COVID was so disruptive; So now I feel like we have the ability to turn the page, bring all these disparate systems and make them work seamlessly. That’s what we see as our differentiator as a combined organization as an integrated health system.

How are you thinking about the proposed staffing minimum with the reality that you’re still trying to fill positions now and may not meet whatever requirement that comes down the pike?

For us, 70% of where we serve and who we serve is rural. Our message has been and will continue to be that we can’t have a one size fits all approach. If we’re going to move forward with a minimum staffing mandate, which clearly appears to be the path we’re heading down, what are the curbs and gutters or what are those waivers that might be available to a provider?

Quite frankly, I couldn’t find people today in some of these small locations. So moving forward with this type of black and white approach, it’ll devastate the skilled nursing industry if there isn’t something else in place. I’ve got towns of 1,000 people, I’ve got buildings where we serve roughly 25 to 30 residents.

So I think it all comes down to this: as a country are we OK with people going 40, 50 miles or more for care? We’ve obviously had to make some really tough decisions over the last year and I’ve been pretty open about those tough decisions. We’ve closed 10 buildings in 10 months.

While it’s always a last resort it won’t be the last time we have to do that if CMS comes out with a very stringent and a plan that is just black and white.

Have there been conversations, are you thinking about the realities of maybe Good Samaritan getting considerably smaller given the challenges that are coming with staffing? 

I think you always learn something when you go through something like Covid. You’re constantly reevaluating what makes sense for your organization, and I think what we’ve learned is as a combined organization with Sanford Health we’re stronger together, we’re stronger where we can concentrate our resources … I think we’re looking at everything.

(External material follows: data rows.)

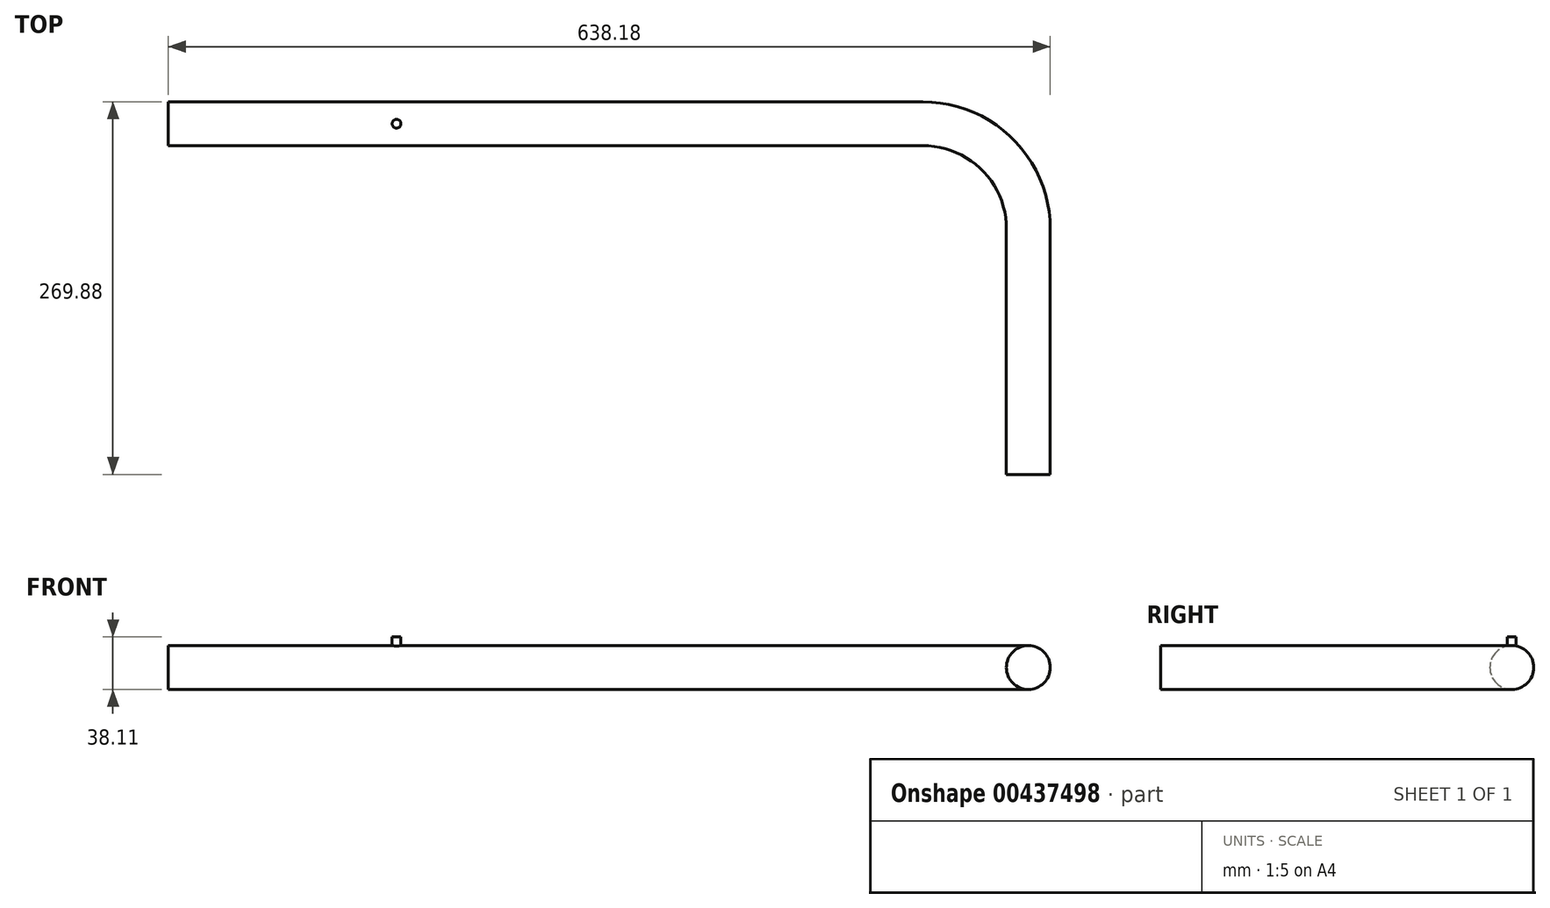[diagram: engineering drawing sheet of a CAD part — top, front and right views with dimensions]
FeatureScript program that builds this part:
annotation { "Feature Type Name" : "Feature", "Feature Type Description" : "" }
export const myFeature = defineFeature(function(context is Context, id is Id, definition is map)
    precondition{}
    {
        {
            var Q0;
            Q0=qCreatedBy(makeId("Top.planeOp"),FACE);
            var sketch = newSketch(context, id + "F0", { "sketchPlane" : qUnion([Q0])});
            skArc(sketch, "E0", {"start": v(406.4, -76.2) * mm, "mid": v(384.08, -22.32) * mm, "end": v(330.2, 0) * mm});
            skLineSegment(sketch, "E1", {"start": v(406.4, -76.2) * mm, "end": v(406.4, -254) * mm});
            skLineSegment(sketch, "E2", {"start": v(0, 0) * mm, "end": v(330.2, 0) * mm});
            skLineSegment(sketch, "E3", {"start": v(0, 0) * mm, "end": v(-152.4, 0) * mm});
            skSolve(sketch);
        }
        {
            var Q0;
            Q0=qCreatedBy(makeId("Front.planeOp"),FACE);
            cPlane(context, id + "F1", {"entities" : qUnion([Q0]), "cplaneType" : CPlaneType.OFFSET, "offset" : 254 * mm, "width" : 152.4 * mm, "height" : 152.4 * mm});
        }
        {
            var Q0;
            Q0=qCreatedBy(id+"F1.planeOp",FACE);
            var sketch = newSketch(context, id + "F2", { "sketchPlane" : qUnion([Q0])});
            skCircle(sketch, "E4", {"center": v(406.4, 0) * mm, "radius": 15.88 * mm});
            skSolve(sketch);
        }
        {
            var Q0;
            Q0=makeQuery(id+"F2.imprint","IMPRINT",FACE,{"disambiguationData":[TD([[makeQuery(id+"F2.imprint","IMPRINT",EDGE,{"derivedFrom":sQuery(id+"F2.wireOp",EDGE,"E4")}),1.0]])]});
            var Q1;
            Q1=sQuery(id+"F0.wireOp",EDGE,"E2");
            var Q2;
            Q2=sQuery(id+"F0.wireOp",EDGE,"E0");
            var Q3;
            Q3=sQuery(id+"F0.wireOp",EDGE,"E1");
            var Q4;
            Q4=sQuery(id+"F0.wireOp",EDGE,"E3");
            sweep(context, id + "F3", {"profiles" : qUnion([Q0]), "path" : qUnion([Q1, Q2, Q3, Q4])});
        }
        {
            var Q0;
            Q0=qCreatedBy(makeId("Top.planeOp"),FACE);
            var sketch = newSketch(context, id + "F4", { "sketchPlane" : qUnion([Q0])});
            skCircle(sketch, "E5", {"center": v(-50.8, 0) * mm, "radius": 3.18 * mm});
            skSolve(sketch);
        }
        {
            var Q0;
            Q0 = qSketchRegion(id + "F4", true);
            extrude(context, id + "F5", {"entities" : qUnion([Q0]), "operationType" : NewBodyOperationType.ADD, "depth" : 22.22 * mm});
        }
        {
            var Q0;
            Q0=makeQuery(id+"F3.opSweep","CAP_FACE",FACE,{"disambiguationData":[OSD([sQuery(id+"F0.wireOp",VERTEX,"E3.end"),sQuery(id+"F2.wireOp",EDGE,"E4")])],"isStart":false});
            var sketch = newSketch(context, id + "F6", { "sketchPlane" : qUnion([Q0])});
            skCircle(sketch, "E6", {"center": v(0, 0) * mm, "radius": 15.88 * mm});
            skSolve(sketch);
        }
        {
            var Q0;
            Q0 = qSketchRegion(id + "F6", true);
            extrude(context, id + "F7", {"entities" : qUnion([Q0]), "operationType" : NewBodyOperationType.ADD, "depth" : 63.5 * mm, "offsetDistance" : 25.4 * mm});
        }
    });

When you’re working with 22 different states who think they all can manage Covid a little differently and better than the next state, that becomes really challenging.

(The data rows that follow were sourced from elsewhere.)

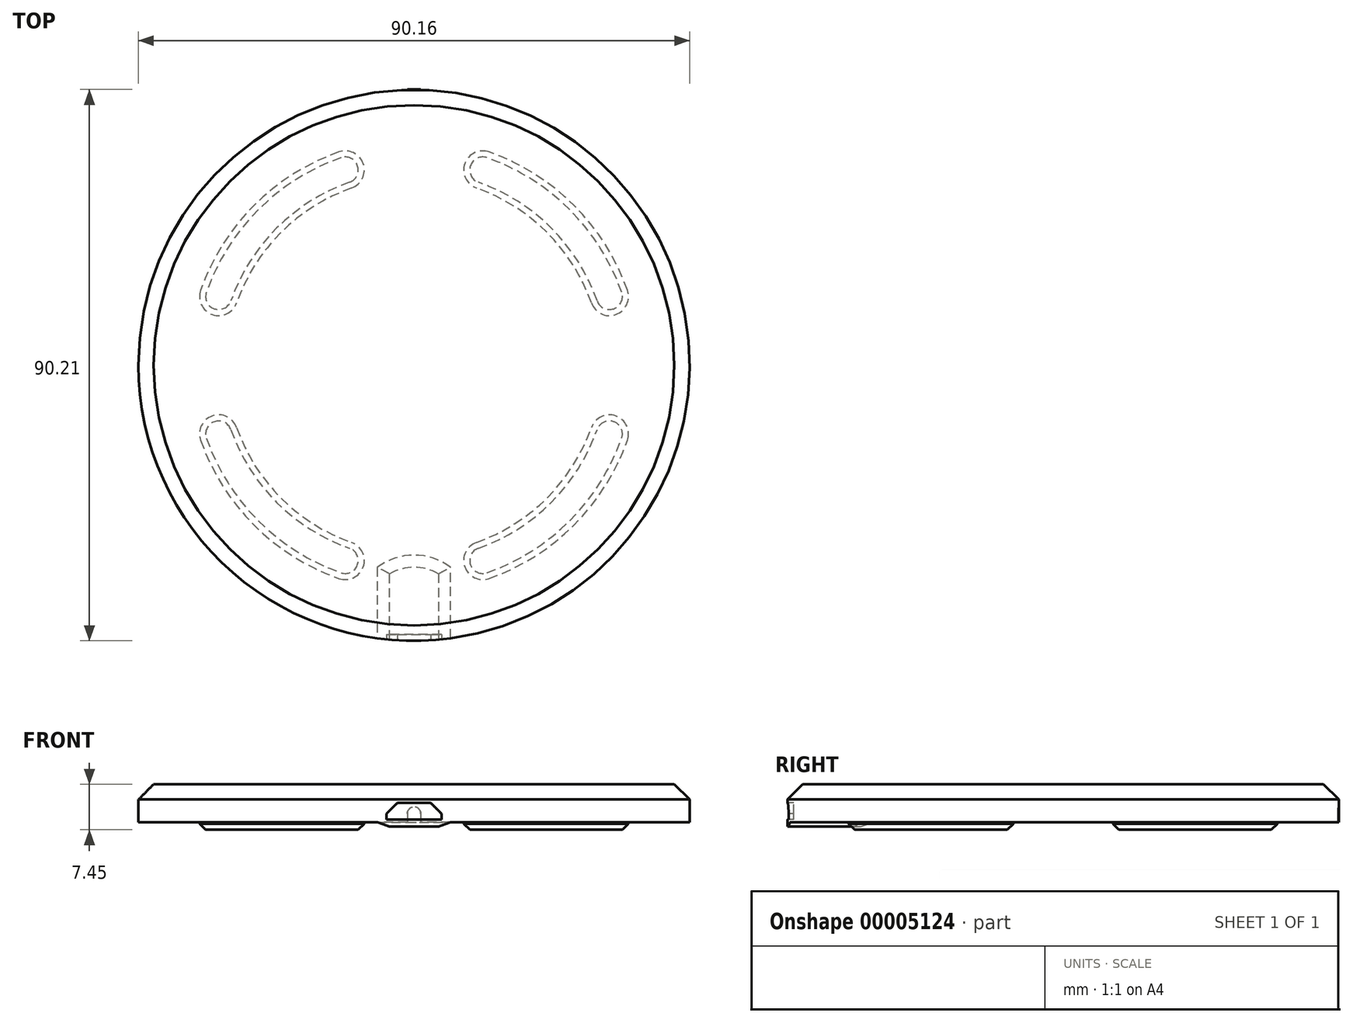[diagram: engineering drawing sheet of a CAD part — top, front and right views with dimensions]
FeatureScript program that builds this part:
annotation { "Feature Type Name" : "Feature", "Feature Type Description" : "" }
export const myFeature = defineFeature(function(context is Context, id is Id, definition is map)
    precondition{}
    {
        {
            var Q0;
            Q0=qCreatedBy(makeId("Top.planeOp"),FACE);
            var sketch = newSketch(context, id + "F0", { "sketchPlane" : qUnion([Q0])});
            skCircle(sketch, "E0", {"center": v(0, 0) * mm, "radius": 45.08 * mm});
            skSolve(sketch);
        }
        {
            var Q0;
            Q0 = qSketchRegion(id + "F0", true);
            extrude(context, id + "F1", {"entities" : qUnion([Q0]), "depth" : 6.2 * mm});
        }
        {
            var Q0;
            Q0=makeQuery(id+"F1.opExtrude","CAP_EDGE",EDGE,{"disambiguationData":[OSD([sQuery(id+"F0.wireOp",EDGE,"E0")])],"isStart":false});
            chamfer(context, id + "F2", {"entities" : qUnion([Q0]), "width" : 2.5 * mm, "tangentPropagation" : true});
        }
        {
            var Q0;
            Q0=makeQuery(id+"F1.opExtrude","CAP_FACE",FACE,{"disambiguationData":[OSD([sQuery(id+"F0.wireOp",EDGE,"E0")])],"isStart":true});
            var sketch = newSketch(context, id + "F3", { "sketchPlane" : qUnion([Q0])});
            skCircle(sketch, "E1", {"center": v(0, 0) * mm, "radius": 30.75 * mm});
            skCircle(sketch, "E2", {"center": v(0, 0) * mm, "radius": 37 * mm});
            skLineSegment(sketch, "E3", {"start": v(0, 37) * mm, "end": v(0, 30.75) * mm, "construction": true});
            skPoint(sketch, "E4", {"position": v(0, 30.75) * mm});
            skLineSegment(sketch, "E5", {"start": v(0, 30.75) * mm, "end": v(0, -45.08) * mm, "construction": true});
            skCircle(sketch, "E6", {"center": v(0, 33.88) * mm, "radius": 1 * mm});
            skLineSegment(sketch, "E7", {"start": v(-6, -44.67) * mm, "end": v(-6, -33.08) * mm});
            skLineSegment(sketch, "E8", {"start": v(6, -33.08) * mm, "end": v(6, -44.67) * mm});
            skArc(sketch, "E9", {"start": v(6, -33.08) * mm, "mid": v(0, -31.07) * mm, "end": v(-6, -33.08) * mm});
            skLineSegment(sketch, "E10", {"start": v(-6, -33.08) * mm, "end": v(6, -33.08) * mm, "construction": true});
            skLineSegment(sketch, "E11", {"start": v(0, 0) * mm, "end": v(-37, 0) * mm, "construction": true});
            skLineSegment(sketch, "E12", {"start": v(0, 0) * mm, "end": v(-26.16, 26.16) * mm, "construction": true});
            skLineSegment(sketch, "E13", {"start": v(-35.89, 9.01) * mm, "end": v(-29.82, 7.5) * mm, "construction": true});
            skPoint(sketch, "E14", {"position": v(-32.85, 8.25) * mm});
            skArc(sketch, "E15", {"start": v(-34.9, 12.28) * mm, "mid": v(-33, 8.3) * mm, "end": v(-29, 10.2) * mm});
            skArc(sketch, "E16.0.MirrorCS", {"start": v(-12.28, 34.9) * mm, "mid": v(-8.3, 33) * mm, "end": v(-10.2, 29) * mm});
            skArc(sketch, "E17.1.0", {"start": v(-12.28, -34.9) * mm, "mid": v(-8.3, -33) * mm, "end": v(-10.2, -29) * mm});
            skArc(sketch, "E17.1.1", {"start": v(-34.9, -12.28) * mm, "mid": v(-33, -8.3) * mm, "end": v(-29, -10.2) * mm});
            skArc(sketch, "E17.2.0", {"start": v(34.9, -12.28) * mm, "mid": v(33, -8.3) * mm, "end": v(29, -10.2) * mm});
            skArc(sketch, "E17.2.1", {"start": v(12.28, -34.9) * mm, "mid": v(8.3, -33) * mm, "end": v(10.2, -29) * mm});
            skArc(sketch, "E17.3.0", {"start": v(12.28, 34.9) * mm, "mid": v(8.3, 33) * mm, "end": v(10.2, 29) * mm});
            skArc(sketch, "E17.3.1", {"start": v(34.9, 12.28) * mm, "mid": v(33, 8.3) * mm, "end": v(29, 10.2) * mm});
            skSolve(sketch);
        }
        {
            var Q0;
            {var subQ1=sQuery(id+"F3.wireOp",EDGE,"E15");Q0=makeQuery(id+"F3.imprint","IMPRINT",FACE,{"disambiguationData":[TD([[makeQuery(id+"F3.imprint","IMPRINT",EDGE,{"derivedFrom":subQ1}),1.0]])]});}
            var Q1;
            {var subQ1=sQuery(id+"F3.wireOp",EDGE,"E17.1.0");Q1=makeQuery(id+"F3.imprint","IMPRINT",FACE,{"disambiguationData":[TD([[makeQuery(id+"F3.imprint","IMPRINT",EDGE,{"derivedFrom":subQ1}),1.0]])]});}
            var Q2;
            {var subQ1=sQuery(id+"F3.wireOp",EDGE,"E17.3.0");Q2=makeQuery(id+"F3.imprint","IMPRINT",FACE,{"disambiguationData":[TD([[makeQuery(id+"F3.imprint","IMPRINT",EDGE,{"derivedFrom":subQ1}),1.0]])]});}
            var Q3;
            {var subQ0=sQuery(id+"F3.wireOp",EDGE,"E17.2.0");Q3=makeQuery(id+"F3.imprint","IMPRINT",FACE,{"disambiguationData":[TD([[makeQuery(id+"F3.imprint","IMPRINT",EDGE,{"derivedFrom":subQ0}),1.0]])]});}
            extrude(context, id + "F4", {"entities" : qUnion([Q0, Q1, Q2, Q3]), "operationType" : NewBodyOperationType.ADD, "depth" : 1.25 * mm});
        }
        {
            var Q0;
            {var subQ0=sQuery(id+"F3.wireOp",EDGE,"E9");Q0=makeQuery(id+"F3.imprint","IMPRINT",FACE,{"disambiguationData":[TD([[makeQuery(id+"F3.imprint","IMPRINT",EDGE,{"derivedFrom":subQ0}),1.0]])]});}
            var Q1;
            {var subQ3=sQuery(id+"F3.wireOp",EDGE,"E7");var subQ5=sQuery(id+"F3.wireOp",EDGE,"E2");var subQ7=makeQuery(id+"F3.imprint","INTERSECT",VERTEX,{"derivedFrom":[subQ5,subQ3]});Q1=makeQuery(id+"F3.imprint","IMPRINT",FACE,{"disambiguationData":[TD([[makeQuery(id+"F3.imprint","IMPRINT",EDGE,{"disambiguationData":[TD([[subQ7,-1.0]])],"derivedFrom":subQ5}),-1.0]])]});}
            extrude(context, id + "F5", {"entities" : qUnion([Q0, Q1]), "operationType" : NewBodyOperationType.ADD, "depth" : 0.75 * mm});
        }
        {
            var Q0;
            Q0=makeQuery(id+"F5.opExtrude","CAP_EDGE",EDGE,{"disambiguationData":[OSD([sQuery(id+"F3.wireOp",EDGE,"E7")])],"isStart":false});
            var Q1;
            Q1=makeQuery(id+"F5.opExtrude","CAP_EDGE",EDGE,{"disambiguationData":[OSD([sQuery(id+"F3.wireOp",EDGE,"E9")])],"isStart":false});
            var Q2;
            Q2=makeQuery(id+"F5.opExtrude","CAP_EDGE",EDGE,{"disambiguationData":[OSD([sQuery(id+"F3.wireOp",EDGE,"E8")])],"isStart":false});
            chamfer(context, id + "F6", {"entities" : qUnion([Q0, Q1, Q2]), "chamferType" : ChamferType.TWO_OFFSETS, "width1" : 0.75 * mm, "oppositeDirection" : false, "width2" : 2 * mm, "tangentPropagation" : true});
        }
        {
            var Q0;
            Q0=qCreatedBy(makeId("Right.planeOp"),FACE);
            var sketch = newSketch(context, id + "F7", { "sketchPlane" : qUnion([Q0])});
            skLineSegment(sketch, "E18", {"start": v(45.08, 3.7) * mm, "end": v(45.08, -0.75) * mm, "construction": true});
            skLineSegment(sketch, "E19", {"start": v(-45.08, 3.7) * mm, "end": v(-45.08, 0) * mm, "construction": true});
            skSolve(sketch);
        }
        {
            var Q0;
            Q0=qCreatedBy(makeId("Front.planeOp"),FACE);
            var Q1;
            Q1=sQuery(id+"F7.wireOp",VERTEX,"E18.end");
            cPlane(context, id + "F8", {"entities" : qUnion([Q0, Q1]), "cplaneType" : CPlaneType.PLANE_POINT, "offset" : 150 * mm, "width" : 150 * mm, "height" : 150 * mm});
        }
        {
            var Q0;
            Q0=qCreatedBy(id+"F8.planeOp",FACE);
            var sketch = newSketch(context, id + "F9", { "sketchPlane" : qUnion([Q0])});
            skLineSegment(sketch, "E20.0", {"start": v(4, -0.75) * mm, "end": v(-4, -0.75) * mm});
            skFitSpline(sketch, "E20.1", {"points": [v(-6, 0) * mm, v(-5.33, -0.25) * mm, v(-4.67, -0.5) * mm, v(-4, -0.75) * mm]});
            skLineSegment(sketch, "E20.2", {"start": v(-45.08, 0) * mm, "end": v(45.08, 0) * mm});
            skFitSpline(sketch, "E20.3", {"points": [v(6, 0) * mm, v(5.33, -0.25) * mm, v(4.67, -0.5) * mm, v(4, -0.75) * mm]});
            skLineSegment(sketch, "E20.4", {"start": v(0, 3.7) * mm, "end": v(0, -0.75) * mm});
            skLineSegment(sketch, "E20.5", {"start": v(45.08, 3.7) * mm, "end": v(-45.08, 3.7) * mm});
            skLineSegment(sketch, "E20.6", {"start": v(-42.58, 6.2) * mm, "end": v(42.58, 6.2) * mm});
            skLineSegment(sketch, "E21", {"start": v(-4.5, 0.4) * mm, "end": v(4.5, 0.4) * mm});
            skLineSegment(sketch, "E22", {"start": v(4.5, 0.4) * mm, "end": v(4.5, 1.38) * mm});
            skLineSegment(sketch, "E23", {"start": v(4.5, 1.38) * mm, "end": v(2.73, 3.15) * mm});
            skLineSegment(sketch, "E24", {"start": v(2.73, 3.15) * mm, "end": v(-2.73, 3.15) * mm});
            skLineSegment(sketch, "E25", {"start": v(-2.73, 3.15) * mm, "end": v(-4.5, 1.38) * mm});
            skLineSegment(sketch, "E26", {"start": v(-4.5, 1.38) * mm, "end": v(-4.5, 0.4) * mm});
            skSolve(sketch);
        }
        {
            var Q0;
            {var subQ1=sQuery(id+"F9.wireOp",EDGE,"E25");Q0=makeQuery(id+"F9.imprint","IMPRINT",FACE,{"disambiguationData":[TD([[makeQuery(id+"F9.imprint","IMPRINT",EDGE,{"derivedFrom":subQ1}),1.0]])]});}
            var Q1;
            {var subQ4=sQuery(id+"F9.wireOp",EDGE,"E22");Q1=makeQuery(id+"F9.imprint","IMPRINT",FACE,{"disambiguationData":[TD([[makeQuery(id+"F9.imprint","IMPRINT",EDGE,{"derivedFrom":subQ4}),1.0]])]});}
            extrude(context, id + "F10", {"entities" : qUnion([Q0, Q1]), "operationType" : NewBodyOperationType.REMOVE, "depth" : 1 * mm});
        }
        {
            var Q0;
            Q0=qCreatedBy(makeId("Front.planeOp"),FACE);
            var Q1;
            Q1=sQuery(id+"F7.wireOp",VERTEX,"E19.end");
            cPlane(context, id + "F11", {"entities" : qUnion([Q0, Q1]), "cplaneType" : CPlaneType.PLANE_POINT, "offset" : 150 * mm, "width" : 150 * mm, "height" : 150 * mm});
        }
        {
            var Q0;
            Q0=qCreatedBy(id+"F11.planeOp",FACE);
            var sketch = newSketch(context, id + "F12", { "sketchPlane" : qUnion([Q0])});
            skLineSegment(sketch, "E27", {"start": v(0, 0) * mm, "end": v(-1.1, 0) * mm});
            skLineSegment(sketch, "E28", {"start": v(-1.1, 0) * mm, "end": v(-1.1, 1.4) * mm});
            skLineSegment(sketch, "E29", {"start": v(0, 0) * mm, "end": v(1.1, 0) * mm});
            skLineSegment(sketch, "E30", {"start": v(1.1, 0) * mm, "end": v(1.1, 1.4) * mm});
            skArc(sketch, "E31", {"start": v(1.1, 1.4) * mm, "mid": v(0, 2.5) * mm, "end": v(-1.1, 1.4) * mm});
            skSolve(sketch);
        }
        {
            var Q0;
            Q0=makeQuery(id+"F12.imprint","IMPRINT",FACE,{"disambiguationData":[TD([[makeQuery(id+"F12.imprint","IMPRINT",EDGE,{"derivedFrom":sQuery(id+"F12.wireOp",EDGE,"E27")}),-1.0]])]});
            extrude(context, id + "F13", {"entities" : qUnion([Q0]), "operationType" : NewBodyOperationType.ADD, "endBound" : BoundingType.SYMMETRIC, "depth" : 0.1 * mm});
        }
        {
            var Q0;
            Q0=makeQuery(id+"F4.opExtrude","CAP_FACE",FACE,{"disambiguationData":[OSD([sQuery(id+"F3.wireOp",EDGE,"E1"),sQuery(id+"F3.wireOp",EDGE,"E2"),sQuery(id+"F3.wireOp",EDGE,"E17.3.0"),sQuery(id+"F3.wireOp",EDGE,"E17.3.1")])],"isStart":false});
            var Q1;
            Q1=makeQuery(id+"F4.opExtrude","CAP_FACE",FACE,{"disambiguationData":[OSD([sQuery(id+"F3.wireOp",EDGE,"E1"),sQuery(id+"F3.wireOp",EDGE,"E2"),sQuery(id+"F3.wireOp",EDGE,"E15"),sQuery(id+"F3.wireOp",EDGE,"E16.0.MirrorCS")])],"isStart":false});
            var Q2;
            Q2=makeQuery(id+"F4.opExtrude","CAP_FACE",FACE,{"disambiguationData":[OSD([sQuery(id+"F3.wireOp",EDGE,"E1"),sQuery(id+"F3.wireOp",EDGE,"E2"),sQuery(id+"F3.wireOp",EDGE,"E17.1.0"),sQuery(id+"F3.wireOp",EDGE,"E17.1.1")])],"isStart":false});
            var Q3;
            Q3=makeQuery(id+"F4.opExtrude","CAP_FACE",FACE,{"disambiguationData":[OSD([sQuery(id+"F3.wireOp",EDGE,"E1"),sQuery(id+"F3.wireOp",EDGE,"E2"),sQuery(id+"F3.wireOp",EDGE,"E17.2.0"),sQuery(id+"F3.wireOp",EDGE,"E17.2.1")])],"isStart":false});
            chamfer(context, id + "F14", {"entities" : qUnion([Q0, Q1, Q2, Q3]), "width" : 1 * mm, "tangentPropagation" : true});
        }
        {
            var Q0;
            Q0=qCreatedBy(makeId("Right.planeOp"),FACE);
            var sketch = newSketch(context, id + "F15", { "sketchPlane" : qUnion([Q0])});
            skLineSegment(sketch, "E32", {"start": v(0, 0) * mm, "end": v(0, 24.28) * mm, "construction": true});
            skSolve(sketch);
        }
        {
            var Q0;
            Q0=makeQuery(id+"F1.opExtrude","SWEPT_BODY",BODY,{"disambiguationData":[OSD([sQuery(id+"F0.wireOp",EDGE,"E0")])]});
            var Q1;
            Q1=sQuery(id+"F15.wireOp",EDGE,"E32");
            transform(context, id + "F16", {"entities" : qUnion([Q0]), "transformType" : TransformType.ROTATION, "transformAxis" : qUnion([Q1]), "angle" : 180 * degree, "makeCopy" : false});
        }
    });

Where we have a huge hospital presence, where we have a lot of density within our own organization, we have more influence. We’re absolutely looking at where does the future lie within the Good Samaritan Society and where do we continue to grow our mission?

So I think you’re going to continue to see us have conversations on what the future holds, and I think the future is bright, it’s just going to look different than it does today.

You mentioned operating in 22 different states — I’m sure that Good Samaritan is having to navigate all of the different regulations with the CDC now with unmasking.

It’s been fascinating. We’re still learning exactly how this is going to play out in all of our states.

Being in Florida last week it still felt a little unsettling walking up to a building and not seeing masks and being able to see smiles again and interact with people. It was incredible and it really took me back.

I try to get out to locations almost every month and it was the first time in three years that you get to interact and engage people in a different way. So that’s been really cool.